The problem:
Return only the lines in the items below that run from the line containing "MEZI PLOTY 2010_so" through the line containing "Fototechnika", inclusive, unchanged.

Start of Material for the task

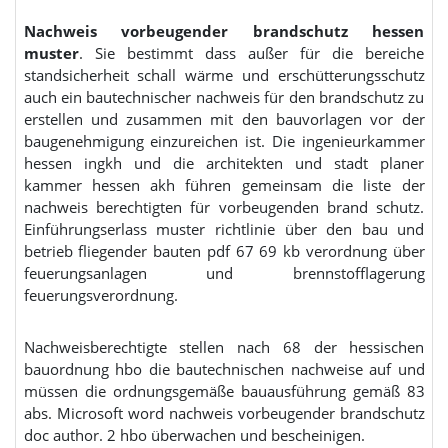
Nachweis vorbeugender brandschutz hessen
muster
. Sie bestimmt dass außer für die bereiche
standsicherheit schall wärme und erschütterungsschutz
auch ein bautechnischer nachweis für den brandschutz zu
erstellen und zusammen mit den bauvorlagen vor der
baugenehmigung einzureichen ist. Die ingenieurkammer
hessen ingkh und die architekten und stadt planer
kammer hessen akh führen gemeinsam die liste der
nachweis berechtigten für vorbeugenden brand schutz.
Einführungserlass muster richtlinie über den bau und
betrieb fliegender bauten pdf 67 69 kb verordnung über
feuerungsanlagen und brennstofflagerung
feuerungsverordnung.
Nachweisberechtigte stellen nach 68 der hessischen
bauordnung hbo die bautechnischen nachweise auf und
müssen die ordnungsgemäße bauausführung gemäß 83
abs. Microsoft word nachweis vorbeugender brandschutz
doc author. 2 hbo überwachen und bescheinigen.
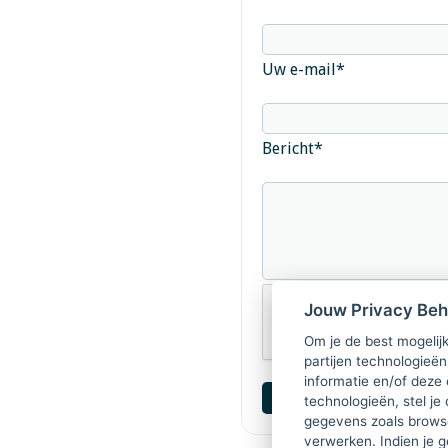
Uw e-mail
*
Bericht
*
Jouw Privacy Be
Om je de best mogelijk
partijen technologieën
informatie en/of deze
technologieën, stel je 
gegevens zoals browse
verwerken. Indien je g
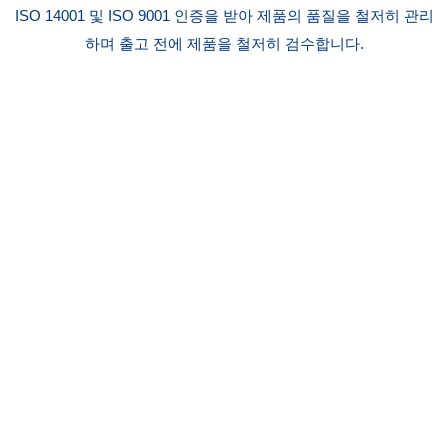
ISO 14001 및 ISO 9001 인증을 받아 제품의 품질을 철저히 관리
하며 출고 전에 제품을 철저히 검수합니다.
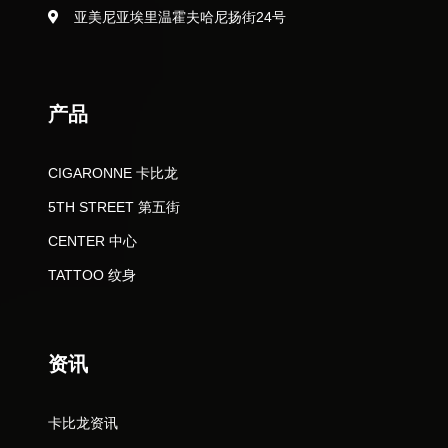
亚美尼亚埃里温霍夫哈尼扬街24号
产品
CIGARONNE 卡比龙
5TH STREET 第五街
CENTER 中心
TATTOO 纹身
资讯
卡比龙资讯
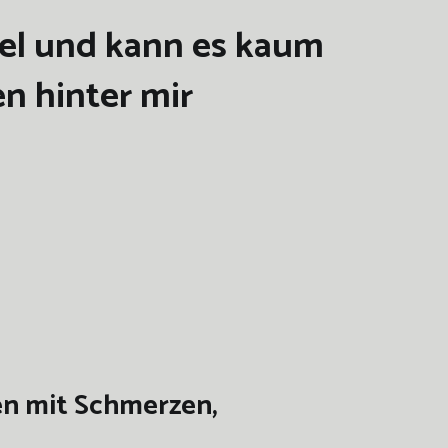
gel und kann es kaum
en hinter mir
Tagen mit Schmerzen,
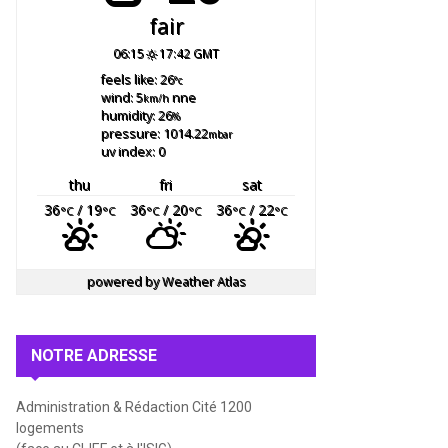
fair
06:15
17:42 GMT
feels like: 26
°c
wind: 5
nne
km/h
humidity: 26
%
pressure: 1014.22
mbar
uv index: 0
thu
fri
sat
36
/ 19
36
/ 20
36
/ 22
°C
°C
°C
°C
°C
°C
powered by
Weather Atlas
NOTRE ADRESSE
Administration & Rédaction Cité 1200
logements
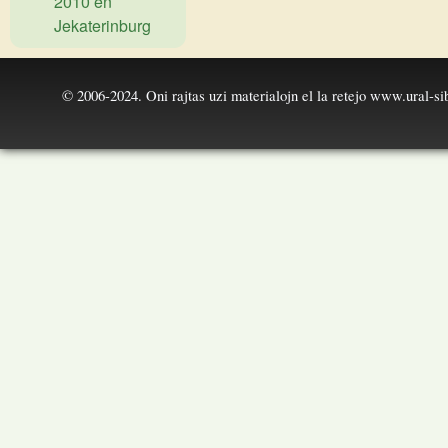
2010 en
Jekaterinburg
© 2006-2024. Oni rajtas uzi materialojn el la retejo
www.ural-sib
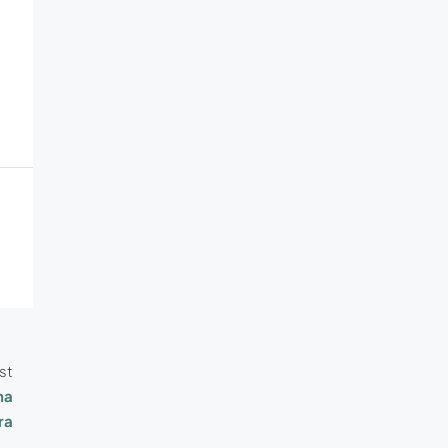
st
na
ra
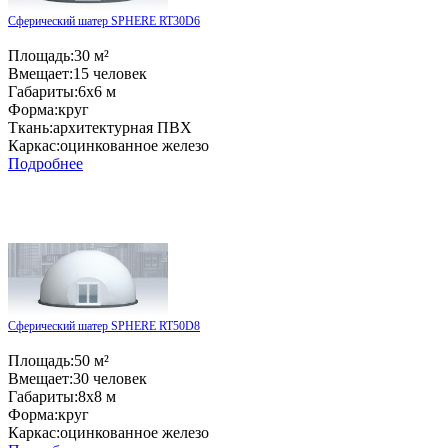
Сферический шатер SPHERE RT30D6
Площадь:
30 м²
Вмещает:
15 человек
Габариты:
6x6 м
Форма:
круг
Ткань:
архитектурная ПВХ
Каркас:
оцинкованное железо
Подробнее
Сферический шатер SPHERE RT50D8
Площадь:
50 м²
Вмещает:
30 человек
Габариты:
8x8 м
Форма:
круг
Каркас:
оцинкованное железо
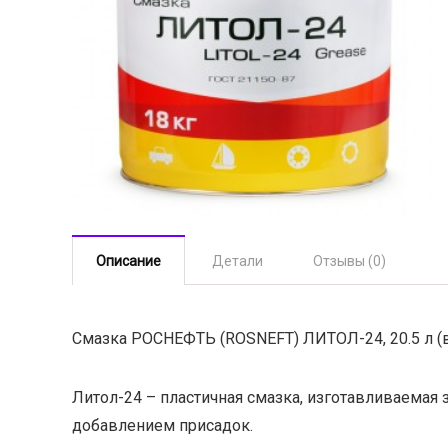
Описание
Детали
Отзывы (0)
Смазка РОСНЕФТЬ (ROSNEFT) ЛИТОЛ-24, 20.5 л (
Литол-24 – пластичная смазка, изготавливаема
добавлением присадок.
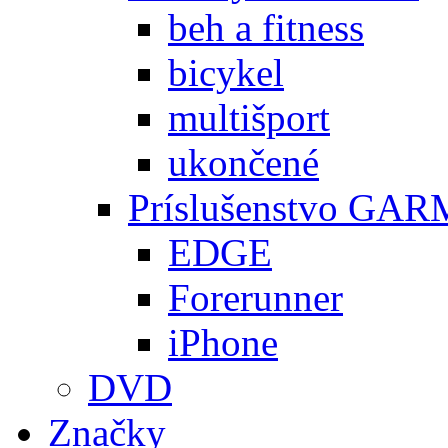
beh a fitness
bicykel
multišport
ukončené
Príslušenstvo GA
EDGE
Forerunner
iPhone
DVD
Značky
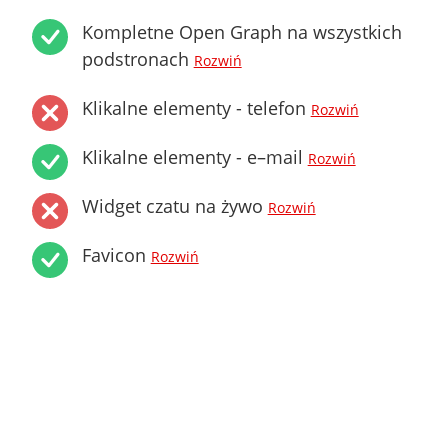
Kompletne Open Graph na wszystkich
podstronach
Rozwiń
Klikalne elementy - telefon
Rozwiń
Klikalne elementy - e–mail
Rozwiń
Widget czatu na żywo
Rozwiń
Favicon
Rozwiń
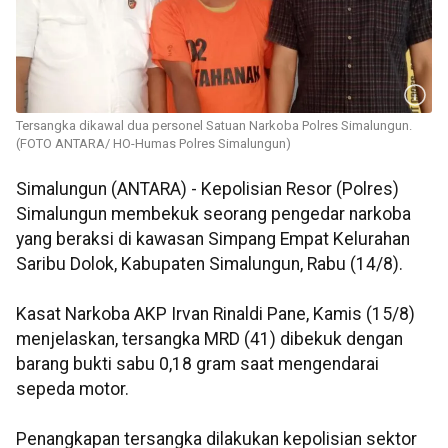
Tersangka dikawal dua personel Satuan Narkoba Polres Simalungun.
(FOTO ANTARA/ HO-Humas Polres Simalungun)
Simalungun (ANTARA) - Kepolisian Resor (Polres)
Simalungun membekuk seorang pengedar narkoba
yang beraksi di kawasan Simpang Empat Kelurahan
Saribu Dolok, Kabupaten Simalungun, Rabu (14/8).
Kasat Narkoba AKP Irvan Rinaldi Pane, Kamis (15/8)
menjelaskan, tersangka MRD (41) dibekuk dengan
barang bukti sabu 0,18 gram saat mengendarai
sepeda motor.
Penangkapan tersangka dilakukan kepolisian sektor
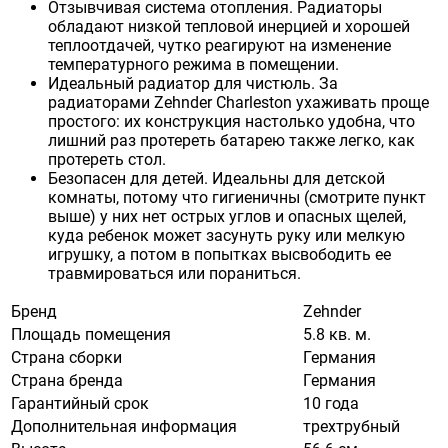
Отзывчивая система отопления. Радиаторы
обладают низкой тепловой инерцией и хорошей
теплоотдачей, чутко реагируют на изменение
температурного режима в помещении.
Идеальный радиатор для чистюль. За
радиаторами Zehnder Charleston ухаживать проще
простого: их конструкция настолько удобна, что
лишний раз протереть батарею также легко, как
протереть стол.
Безопасен для детей. Идеальны для детской
комнаты, потому что гигиеничны (смотрите пункт
выше) у них нет острых углов и опасных щелей,
куда ребенок может засунуть руку или мелкую
игрушку, а потом в попытках высвободить ее
травмироваться или пораниться.
Бренд
Zehnder
Площадь помещения
5.8 кв. м.
Страна сборки
Германия
Страна бренда
Германия
Гарантийный срок
10 года
Дополнительная информация
трехтрубный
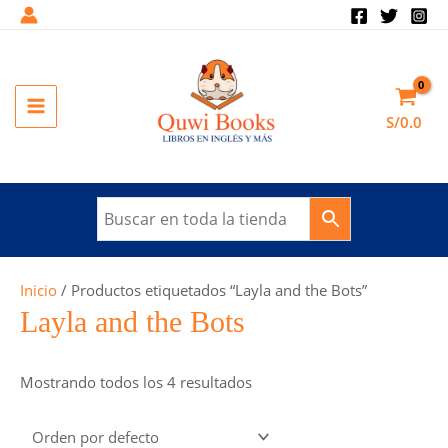
Ir
al
contenido
MAIN
S/
0.0
MENU
Inicio
/ Productos etiquetados “Layla and the Bots”
Layla and the Bots
Mostrando todos los 4 resultados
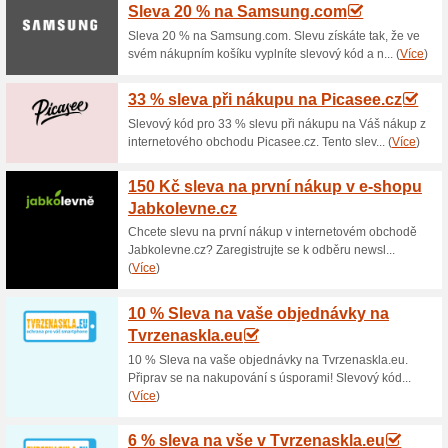
Aktuální slevy a akc
Doprava zdarma na Alf
100% fungovalo
Akce
Objednejte si v internetovém o
a nemusíte platit za dopravu.
a nakupte výhodně ještě dnes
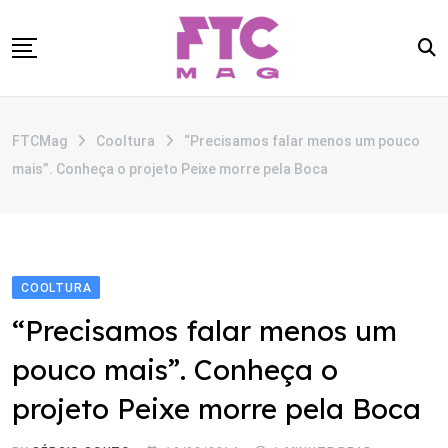
Skip
to
content
SOBRE
FTCMag
Cooltura
“Precisamos falar menos um pouco
CATEGORIAS
mais”. Conheça o projeto Peixe morre pela Boca
ANUNCIE
CONTATO
COOLTURA
“Precisamos falar menos um
pouco mais”. Conheça o
projeto Peixe morre pela Boca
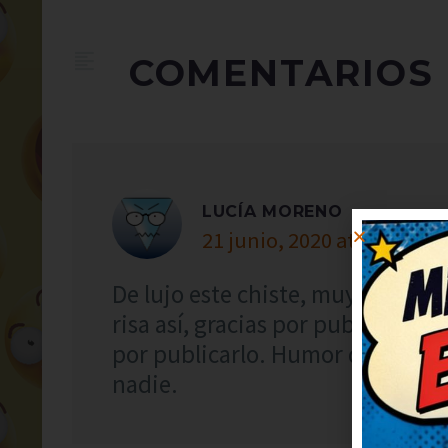
COMENTARIOS
LUCÍA MORENO
21 junio, 2020 at 1:02
De lujo este chiste, muy simpáti
risa así, gracias por publicarlo. 
por publicarlo. Humor del bueno,
nadie.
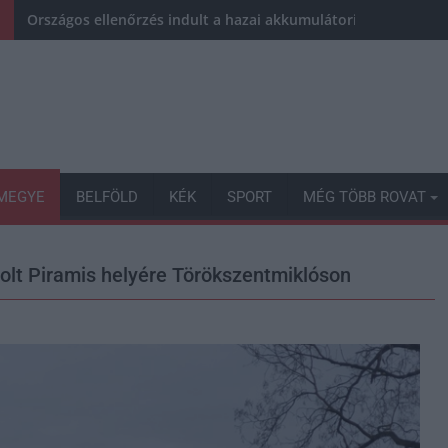
Országos ellenőrzés indult a hazai akkumulátoripari üzemek
MEGYE
BELFÖLD
KÉK
SPORT
MÉG TÖBB ROVAT
olt Piramis helyére Törökszentmiklóson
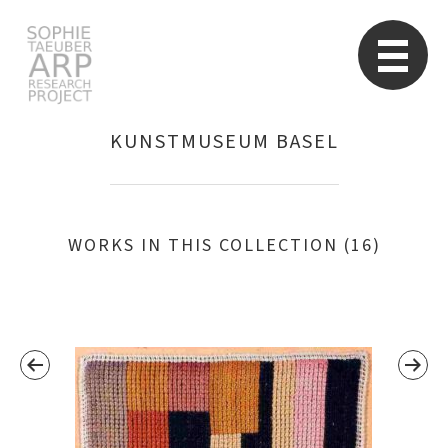
STARP EN
So
KUNSTMUSEUM BASEL
Search
for:
WORKS IN THIS COLLECTION (16)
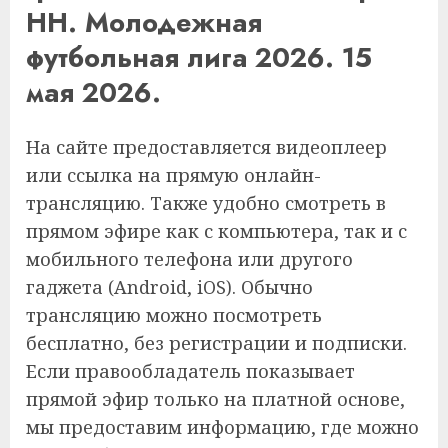
НН. Молодежная
футбольная лига 2026. 15
мая 2026.
На сайте предоставляется видеоплеер
или ссылка на прямую онлайн-
трансляцию. Также удобно смотреть в
прямом эфире как с компьютера, так и с
мобильного телефона или другого
гаджета (Android, iOS). Обычно
трансляцию можно посмотреть
бесплатно, без регистрации и подписки.
Если правообладатель показывает
прямой эфир только на платной основе,
мы предоставим информацию, где можно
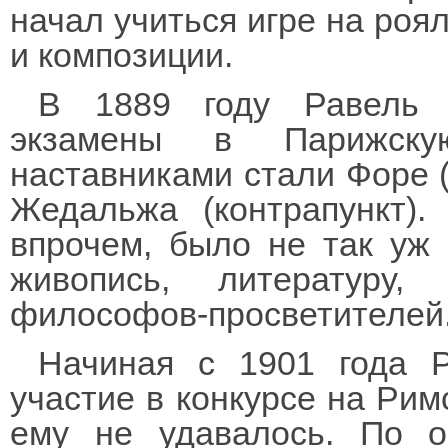
начал учиться игре на роял
и композиции.
В 1889 году Равель 
экзамены в Парижску
наставниками стали Форе (
Жедальжа (контрапункт).
впрочем, было не так уж 
живопись, литературу,
философов-просветителей
Начиная с 1901 года Р
участие в конкурсе на Рим
ему не удавалось. По о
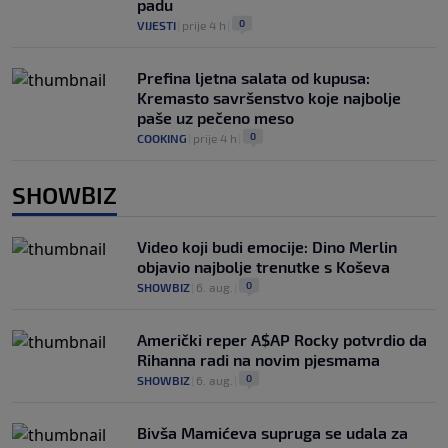
padu
0
VIJESTI
|
prije 4 h
|
Prefina ljetna salata od kupusa:
Kremasto savršenstvo koje najbolje
paše uz pečeno meso
0
COOKING
|
prije 4 h
|
SHOWBIZ
Video koji budi emocije: Dino Merlin
objavio najbolje trenutke s Koševa
0
SHOWBIZ
|
6. aug.
|
Američki reper A$AP Rocky potvrdio da
Rihanna radi na novim pjesmama
0
SHOWBIZ
|
6. aug.
|
Bivša Mamićeva supruga se udala za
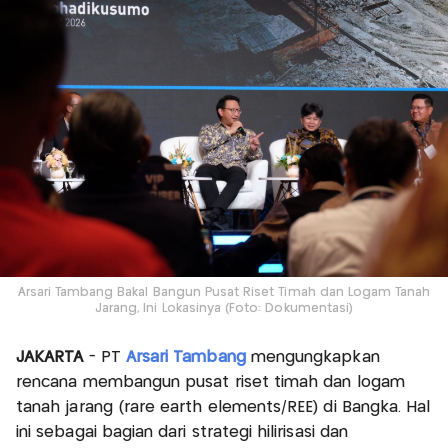
Arsari Tambang Bakal Bangun Pusat Riset Timah dan Logam Tanah
Jarang, Ini Lokasinya (Foto: Dokumentasi)
JAKARTA
- PT
Arsari Tambang
mengungkapkan
rencana membangun pusat riset timah dan logam
tanah jarang (rare earth elements/REE) di Bangka. Hal
ini sebagai bagian dari strategi hilirisasi dan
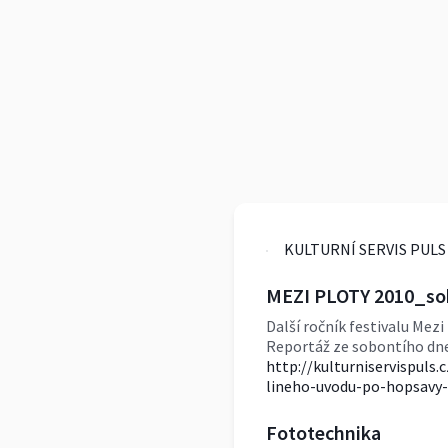
MEZI PLOTY 2010_so
Další ročník festivalu Mezi
Reportáž ze sobontího dne
http://kulturniservispuls
lineho-uvodu-po-hopsavy-
Fototechnika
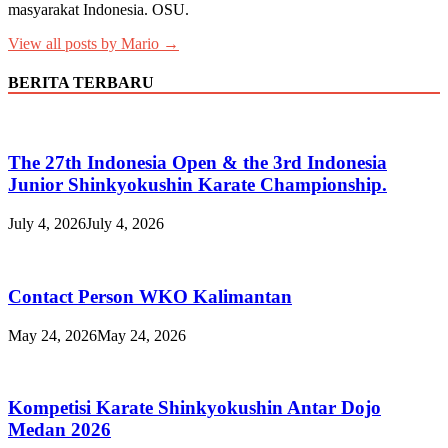
masyarakat Indonesia. OSU.
View all posts by Mario →
BERITA TERBARU
The 27th Indonesia Open & the 3rd Indonesia
Junior Shinkyokushin Karate Championship.
July 4, 2026
July 4, 2026
Contact Person WKO Kalimantan
May 24, 2026
May 24, 2026
Kompetisi Karate Shinkyokushin Antar Dojo
Medan 2026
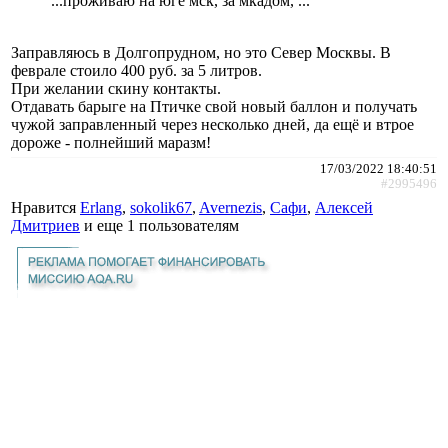
...проживаю на юге мск, за мкадом, ...
Заправляюсь в Долгопрудном, но это Север Москвы. В
феврале стоило 400 руб. за 5 литров.
При желании скину контакты.
Отдавать барыге на Птичке свой новый баллон и получать
чужой заправленный через несколько дней, да ещё и втрое
дороже - полнейший маразм!
17/03/2022 18:40:51
#2995496
Нравится
Erlang
,
sokolik67
,
Avernezis
,
Сафи
,
Алексей
Дмитриев
и еще
1 пользователям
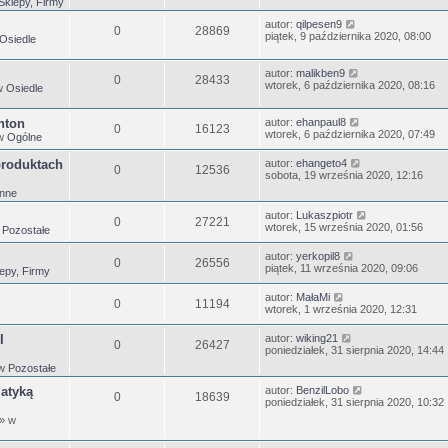
Sklepy, Firmy
autor:
qilpesen9
0
28869
piątek, 9 października 2020, 08:00
Osiedle
autor:
malikben9
0
28433
wtorek, 6 października 2020, 08:16
w
Osiedle
nton
autor:
ehanpaul8
0
16123
wtorek, 6 października 2020, 07:49
w
Ogólne
produktach
autor:
ehangeto4
0
12536
sobota, 19 września 2020, 12:16
Inne
autor:
Lukaszpiotr
0
27221
wtorek, 15 września 2020, 01:56
w
Pozostałe
autor:
yerkopil8
0
26556
piątek, 11 września 2020, 09:06
epy, Firmy
autor:
MałaMi
0
11194
wtorek, 1 września 2020, 12:31
I
autor:
wiking21
0
26427
poniedziałek, 31 sierpnia 2020, 14:44
 w
Pozostałe
matyką
autor:
BenzilLobo
0
18639
poniedziałek, 31 sierpnia 2020, 10:32
» w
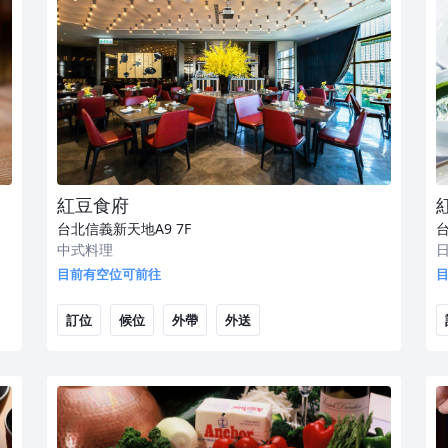
紅豆食府
台北信義新天地A9
7F
中式料理
目前有空位可前往
訂位
候位
外帶
外送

End of Material for the task

Exercise solution:
MEZI PLOTY 2010_so
Další ročník festivalu Mezi
Reportáž ze sobontího dne
http://kulturniservispuls
lineho-uvodu-po-hopsavy-
Fototechnika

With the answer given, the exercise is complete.